Christmas is synonymous with nostalgic memories of your childhood and no bar is better at personifying this than a Freddo.

The little bar that could.

Freddo

5) Caramel

Smooth, silky and sensuous.

Even the advertising for the Caramel is designed to seduce you.

To be fair, the Caramel is just a flirt that wants to be devoured.

Caramel

4) Chomp

They should just rename this the ‘Champ’.

It’s the perfect mix of size, taste and sustenance.

Chomp

3) Dairy Milk

My esteemed colleague Tony Cuddihy ranked this bar as the greatest one that’s on the shelves in a recent article.

His logic is sound: “When you’re this good, you don’t need frills.

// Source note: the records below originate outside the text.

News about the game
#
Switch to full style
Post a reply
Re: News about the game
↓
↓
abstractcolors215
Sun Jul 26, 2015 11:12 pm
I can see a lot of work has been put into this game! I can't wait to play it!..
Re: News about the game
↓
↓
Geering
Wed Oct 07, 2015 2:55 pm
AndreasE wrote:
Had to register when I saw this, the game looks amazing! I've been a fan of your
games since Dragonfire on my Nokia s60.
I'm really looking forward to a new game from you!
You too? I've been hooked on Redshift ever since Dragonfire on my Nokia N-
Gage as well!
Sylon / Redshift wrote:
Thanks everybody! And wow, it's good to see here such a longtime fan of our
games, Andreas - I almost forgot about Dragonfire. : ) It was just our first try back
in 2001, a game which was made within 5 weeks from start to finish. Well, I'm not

The bar against which all other chocolate bars are judged.”

It’s still a remarkably good bar, but it’s not top of my list.

DairyMilk

2) Boost

Chewy, chocolaty and sweet but most importantly, it hits the right balance between filling you up and not feeling like you’re bloated.

Boost

1) Double Decker

Rumour has it that God himself created this bar.

It’s a food group in itself because it contains just a hint of coffee that’s coated in an upper whipped nougat layer. All this without mentioning the lower layer of cereal ‘crispies’ that are coated in milk chocolate.

Be honest, you would lick the empty wrapper if you knew that nobody was watching.